Конголезская операция разрабатывалась в кабинете Эмилио Арагонеса под охраной команды Мануэля Пиньеро. Обсуждался состав группы, которая должна была сопровождать Че — люди проходили обучение, — а также и организация всей поездки, вооружение, маскировка и прикрытие. Арагонес настаивал на том, что он тоже должен ехать, но Че выдвинул встречное предложение — Арагонес должен подготовить свою собственную акцию: "Ты там, а я тут". Последний аргумент Арагонеса: "Ты упрямый аргентинский мул, и рядом с тобой должен быть политический деятель" — не оказал должного воздействия.
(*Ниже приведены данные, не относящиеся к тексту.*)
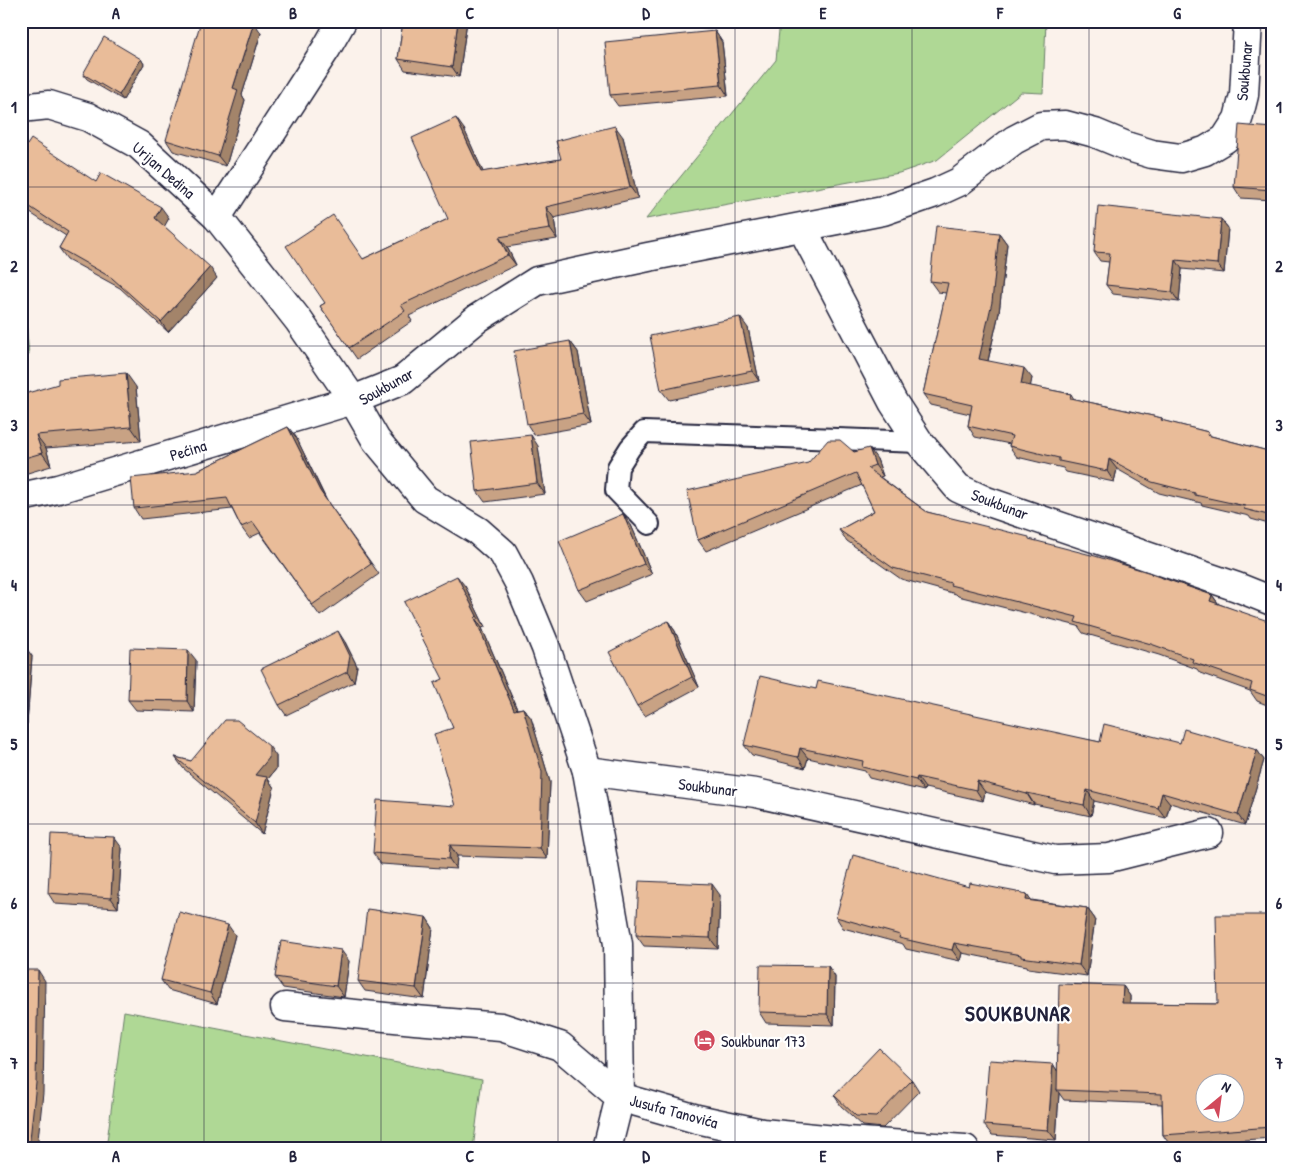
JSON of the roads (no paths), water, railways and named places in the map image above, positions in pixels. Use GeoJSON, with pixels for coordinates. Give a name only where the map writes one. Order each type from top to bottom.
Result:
{"type":"FeatureCollection","features":[{"type":"Feature","properties":{"kind":"street"},"geometry":{"type":"LineString","coordinates":[[217,217],[326,49],[342,21]]}},
{"type":"Feature","properties":{"kind":"street","name":"Soukbunar"},"geometry":{"type":"LineString","coordinates":[[607,1149],[620,1097],[618,944],[587,771],[546,648],[519,583],[503,553],[478,531],[424,499],[376,440],[353,400],[404,380],[478,318],[537,281],[883,211],[935,193],[959,182],[1014,140],[1041,126],[1065,125],[1094,132],[1129,147],[1152,154],[1181,158],[1205,151],[1225,139],[1238,120],[1244,96],[1248,21]]}},
{"type":"Feature","properties":{"kind":"street","name":"Urijan Dedina"},"geometry":{"type":"LineString","coordinates":[[21,108],[49,105],[88,117],[139,145],[217,217],[299,321],[353,400]]}},
{"type":"Feature","properties":{"kind":"street","name":"Soukbunar"},"geometry":{"type":"LineString","coordinates":[[802,228],[893,402],[919,442],[958,488],[986,501],[1272,601]]}},
{"type":"Feature","properties":{"kind":"street","name":"Pećina"},"geometry":{"type":"LineString","coordinates":[[21,497],[58,488],[353,400]]}},
{"type":"Feature","properties":{"kind":"street","name":"Soukbunar"},"geometry":{"type":"LineString","coordinates":[[587,771],[756,793],[1055,860],[1109,858],[1209,833]]}},
{"type":"Feature","properties":{"kind":"street","name":"Jusufa Tanovića"},"geometry":{"type":"LineString","coordinates":[[285,1007],[415,1020],[501,1026],[560,1046],[620,1097],[697,1119],[762,1132],[846,1141],[965,1149]]}},
{"type":"Feature","properties":{"kind":"lane"},"geometry":{"type":"LineString","coordinates":[[649,524],[616,490],[618,467],[630,448],[644,432],[919,442]]}},
{"type":"Feature","properties":{"kind":"place","name":"Soukbunar 173"},"geometry":{"type":"Point","coordinates":[705,1041]}},
{"type":"Feature","properties":{"kind":"district","name":"SOUKBUNAR"},"geometry":{"type":"Point","coordinates":[1018,1013]}}]}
Виктор Дреке, который должен был возглавлять группу чернокожих кубинцев афро-карибского происхождения, отправлявшихся "куда-то", узнал об изменении в планах в учебном лагере числа 28 или 29 марта. Османи Сьенфуэгос, бывший тогда министром строительства, сказал ему, что ответственность за экспедицию возлагается на нового руководителя и Дреке станет его заместителем, что новый командир носит имя Рамон и "обладает опытом". Во второй половине дня Дреке и Сьенфуэгос встретились на конспиративной квартире в районе Эль-Лагуито с Хосе Марией Тамайо, капитаном из Министерства внутренних дел, который не так давно участвовал вместе с Че в подготовке нескольких операций в Латинской Америке и осуществлял дополнительные меры по поддержке действий Масетти.
Из рассказа Дреке:
"Я услышал, как Османи с кем-то разговаривал. Мы находились в небольшом патио, и этот товарищ вышел к нам; он был белый, с волосами, подстриженными ежиком, и в очках.
— Ты знаешь его?
— Ни в малейшей степени. Я даже не видел его в газетах.
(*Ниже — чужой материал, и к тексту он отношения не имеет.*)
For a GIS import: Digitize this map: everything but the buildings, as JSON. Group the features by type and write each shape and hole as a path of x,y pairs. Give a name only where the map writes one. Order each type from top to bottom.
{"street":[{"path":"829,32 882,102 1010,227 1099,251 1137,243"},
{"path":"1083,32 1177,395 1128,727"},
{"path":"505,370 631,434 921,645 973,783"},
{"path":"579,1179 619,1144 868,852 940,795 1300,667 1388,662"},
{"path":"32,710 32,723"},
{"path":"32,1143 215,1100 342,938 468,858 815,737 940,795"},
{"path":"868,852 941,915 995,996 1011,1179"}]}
— Товарищ Рамон, — представил Османи.
— Как живешь, Дреке?
— Так ты его совсем не знаешь?
Голос был знакомым, но я не мог определить, кому он принадлежал. У него были вставные зубы. Мы уселись за маленький столик.
— Перестань вые....ться и просто скажи ему.
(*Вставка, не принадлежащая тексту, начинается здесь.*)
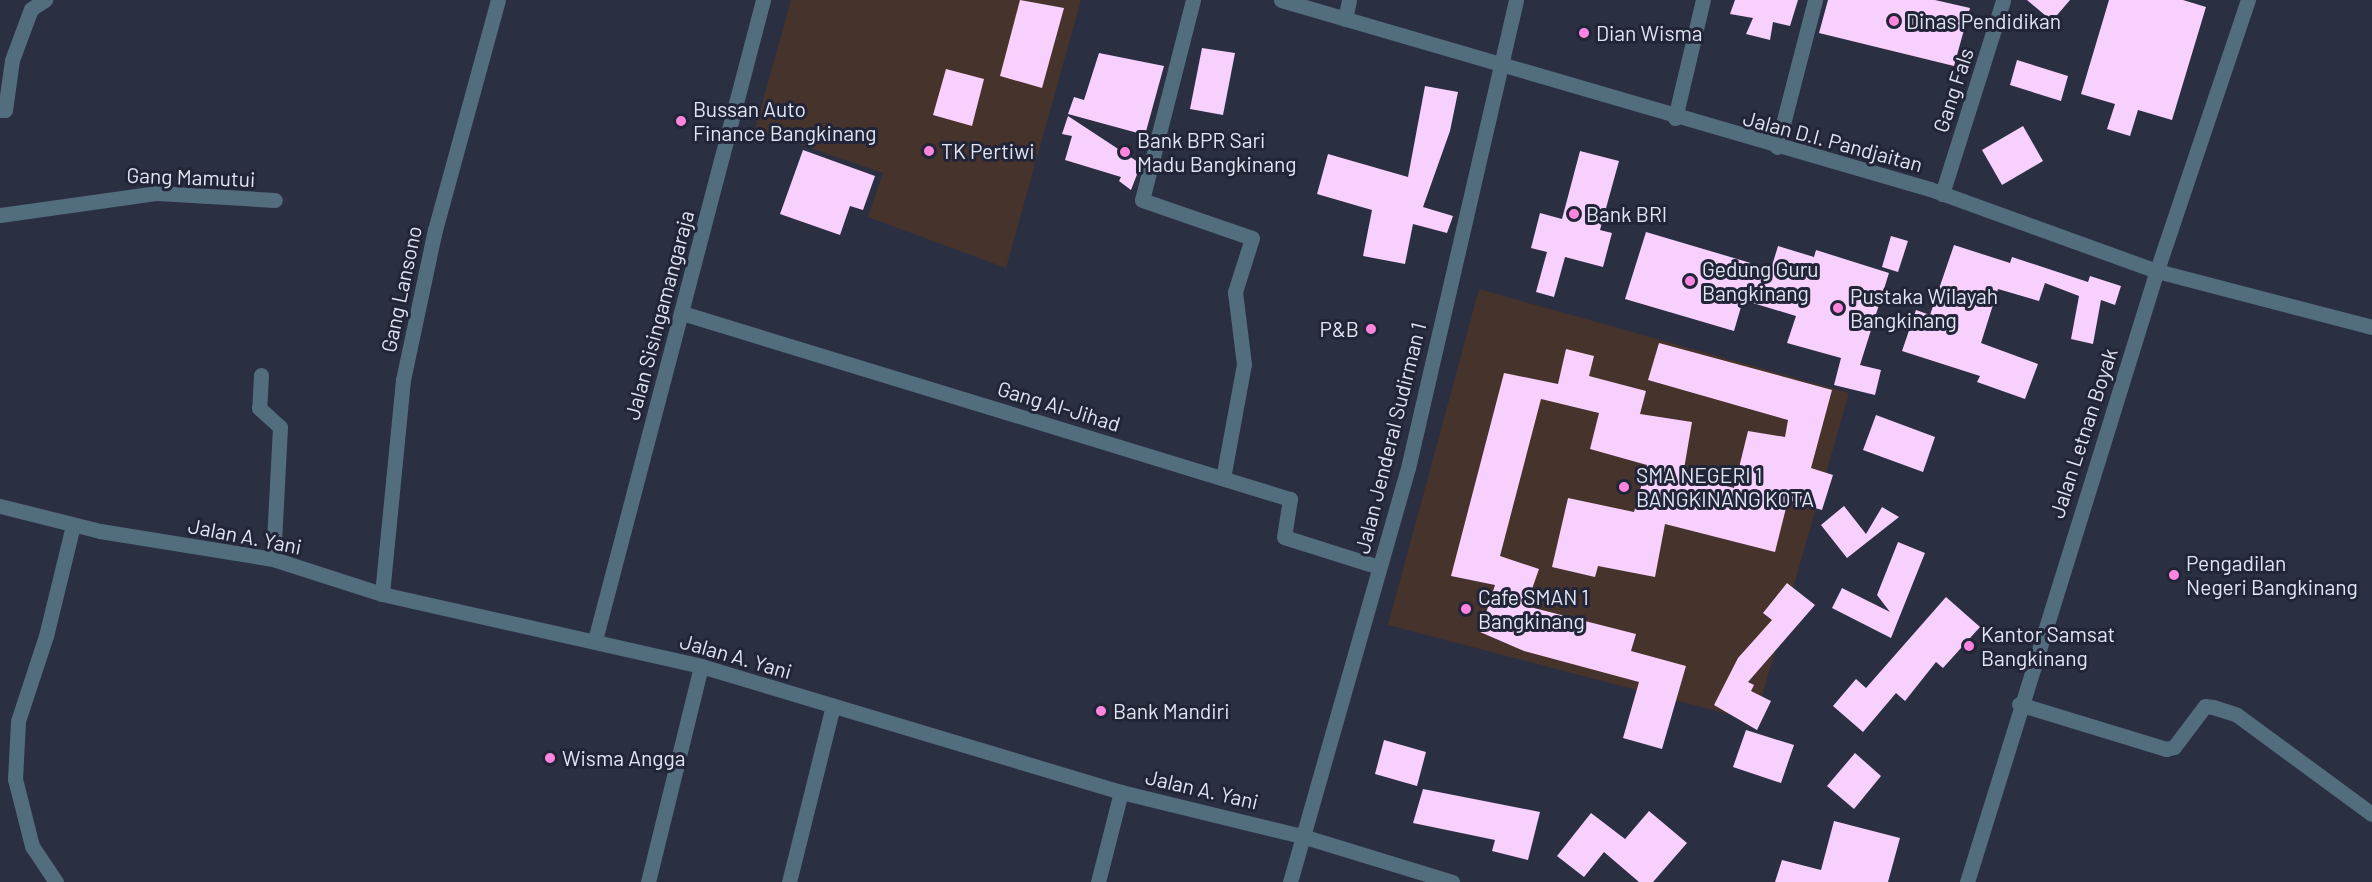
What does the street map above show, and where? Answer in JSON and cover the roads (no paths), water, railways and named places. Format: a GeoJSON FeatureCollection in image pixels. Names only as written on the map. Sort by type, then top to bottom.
{"type":"FeatureCollection","features":[{"type":"Feature","properties":{"kind":"street"},"geometry":{"type":"LineString","coordinates":[[0,110],[5,110],[12,60],[31,9],[45,0]]}},
{"type":"Feature","properties":{"kind":"street","name":"Gang Lansono"},"geometry":{"type":"LineString","coordinates":[[382,594],[403,380],[434,231],[498,0]]}},
{"type":"Feature","properties":{"kind":"street","name":"Jalan Sisingamangaraja"},"geometry":{"type":"LineString","coordinates":[[595,640],[763,0]]}},
{"type":"Feature","properties":{"kind":"street"},"geometry":{"type":"LineString","coordinates":[[1193,0],[1142,200],[1252,238],[1234,292],[1244,364],[1223,478]]}},
{"type":"Feature","properties":{"kind":"street","name":"Jalan D.I. Pandjaitan"},"geometry":{"type":"LineString","coordinates":[[1281,0],[1501,67],[1942,194],[2157,271],[2372,327]]}},
{"type":"Feature","properties":{"kind":"street"},"geometry":{"type":"LineString","coordinates":[[1345,19],[1348,0]]}},
{"type":"Feature","properties":{"kind":"street","name":"Jalan Jenderal Sudirman 1"},"geometry":{"type":"LineString","coordinates":[[1290,882],[1379,567],[1516,0]]}},
{"type":"Feature","properties":{"kind":"street"},"geometry":{"type":"LineString","coordinates":[[1675,118],[1703,0]]}},
{"type":"Feature","properties":{"kind":"street"},"geometry":{"type":"LineString","coordinates":[[1776,147],[1815,0]]}},
{"type":"Feature","properties":{"kind":"street","name":"Gang Fals"},"geometry":{"type":"LineString","coordinates":[[1942,194],[2003,0]]}},
{"type":"Feature","properties":{"kind":"street","name":"Jalan Letnan Boyak"},"geometry":{"type":"LineString","coordinates":[[1967,882],[2019,704],[2157,271],[2248,0]]}},
{"type":"Feature","properties":{"kind":"street","name":"Gang Mamutui"},"geometry":{"type":"LineString","coordinates":[[0,215],[157,193],[275,200]]}},
{"type":"Feature","properties":{"kind":"street","name":"Gang Al-Jihad"},"geometry":{"type":"LineString","coordinates":[[682,313],[1290,499],[1284,537],[1379,567]]}},
{"type":"Feature","properties":{"kind":"street"},"geometry":{"type":"LineString","coordinates":[[261,375],[259,408],[280,427],[273,559]]}},
{"type":"Feature","properties":{"kind":"street","name":"Jalan A. Yani"},"geometry":{"type":"LineString","coordinates":[[0,506],[73,525],[273,559],[382,594],[595,640],[701,666],[1121,792],[1302,836],[1452,882]]}},
{"type":"Feature","properties":{"kind":"street"},"geometry":{"type":"LineString","coordinates":[[56,882],[32,846],[15,779],[18,721],[46,636],[73,525]]}},
{"type":"Feature","properties":{"kind":"street"},"geometry":{"type":"LineString","coordinates":[[648,882],[701,666]]}},
{"type":"Feature","properties":{"kind":"street"},"geometry":{"type":"LineString","coordinates":[[2019,704],[2166,749],[2174,747],[2205,706],[2213,706],[2237,715],[2372,814]]}},
{"type":"Feature","properties":{"kind":"street"},"geometry":{"type":"LineString","coordinates":[[789,882],[833,705]]}},
{"type":"Feature","properties":{"kind":"street"},"geometry":{"type":"LineString","coordinates":[[1098,882],[1121,792]]}},
{"type":"Feature","properties":{"kind":"place","name":"Dinas Pendidikan"},"geometry":{"type":"Point","coordinates":[1894,21]}},
{"type":"Feature","properties":{"kind":"place","name":"Dian Wisma"},"geometry":{"type":"Point","coordinates":[1584,33]}},
{"type":"Feature","properties":{"kind":"place","name":"Bussan Auto Finance Bangkinang"},"geometry":{"type":"Point","coordinates":[681,121]}},
{"type":"Feature","properties":{"kind":"place","name":"TK Pertiwi"},"geometry":{"type":"Point","coordinates":[929,151]}},
{"type":"Feature","properties":{"kind":"place","name":"Bank BPR Sari Madu Bangkinang"},"geometry":{"type":"Point","coordinates":[1125,152]}},
{"type":"Feature","properties":{"kind":"place","name":"Bank BRI"},"geometry":{"type":"Point","coordinates":[1574,214]}},
{"type":"Feature","properties":{"kind":"place","name":"Gedung Guru Bangkinang"},"geometry":{"type":"Point","coordinates":[1690,281]}},
{"type":"Feature","properties":{"kind":"place","name":"Pustaka Wilayah Bangkinang"},"geometry":{"type":"Point","coordinates":[1838,308]}},
{"type":"Feature","properties":{"kind":"place","name":"P&B"},"geometry":{"type":"Point","coordinates":[1371,329]}},
{"type":"Feature","properties":{"kind":"place","name":"SMA NEGERI 1 BANGKINANG KOTA"},"geometry":{"type":"Point","coordinates":[1624,487]}},
{"type":"Feature","properties":{"kind":"place","name":"Pengadilan Negeri Bangkinang"},"geometry":{"type":"Point","coordinates":[2174,575]}},
{"type":"Feature","properties":{"kind":"place","name":"Cafe SMAN 1 Bangkinang"},"geometry":{"type":"Point","coordinates":[1466,609]}},
{"type":"Feature","properties":{"kind":"place","name":"Kantor Samsat Bangkinang"},"geometry":{"type":"Point","coordinates":[1969,646]}},
{"type":"Feature","properties":{"kind":"place","name":"Bank Mandiri"},"geometry":{"type":"Point","coordinates":[1101,711]}},
{"type":"Feature","properties":{"kind":"place","name":"Wisma Angga"},"geometry":{"type":"Point","coordinates":[550,758]}}]}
— Так, значит, ты не узнал Че? — спросил Османи.
Когда человека ранит, он чувствует удар, что-то горячее, вроде шока от электрического разряда. Сердце подпрыгнуло у меня в груди, я вскочил на ноги.
— Сиди, сиди, — сказал Че.
Да, это был действительно он, но теперь он говорил нормально. Че сказал мне, что мы вскоре отправимся. Он расспрашивал меня о группе, об обучении. Он говорил об операции - в Конго! Он дал мне крошечный пистолет
"Макаров".
— Ты умеешь играть в шахматы? Он не умеет, — пожаловался он, имея в виду Тамайо. ... Затем он вновь принялся писать. На полу валялись смятые прочитанные газеты".
Дреке не вернулся в лагерь, оставшись на конспиративной квартире, где были также Че, Мартинес Тамайо и Карлос Коэльо, адъютант Че. На следующий день Че продолжал писать, время от времени перемежая это занятие чтением, и при этом внезапно подскакивал, словно его подтолкнули. Ночью 31 марта приехал Фидель в компании Османи Сьенфуэгоса и сразу же вышел вместе с Че, чтобы поговорить. Че передал ему бумаги, которые писал, - это было его прощальное письмо:
"Гавана (Год сельского хозяйства)
Фидель!
В этот час я вспоминаю о многом, о том, как я познакомился с тобой в доме Марии Антонии, как ты мне предложил поехать, о всей напряженной подготовке.
Однажды нас спрашивали, кому нужно сообщить в случае нашей смерти, и тогда нас поразила действительно реальная возможность такого исхода. Потом мы узнали, что это на самом деле так, что в революции (если она настоящая революция) или побеждают, или погибают. Многие остались там, на этом пути к победе.
Сейчас все это имеет менее драматическую окраску, потому что мы более зрелы, но все же это повторяется. Я чувствую, что я частично выполнил долг, который связывал меня с кубинской революцией на ее территории, и я прощаюсь с тобой, с товарищами, с твоим народом, который уже стал моим".
Далее Че писал, что он в долгу перед Фиделем, так как он порой считал, что они не смогут достичь поставленной цели, а также и о том, какое влияние Фидель оказал на его жизнь.
"Обозревая свою прошлую жизнь, я считаю, что работал достаточно честно и преданно, стараясь укрепить победу революции. Моя единственная серьезная ошибка — это то, что я не верил в тебя еще больше с самого первого момента в Сьерра-Маэстре, что я недостаточно быстро оценил твои качества вождя и революционера. Я прожил замечательные дни, и, будучи рядом с тобой, я ощущал гордость оттого, что я принадлежал к нашему народу в самые яркие и трудные дни карибского кризиса.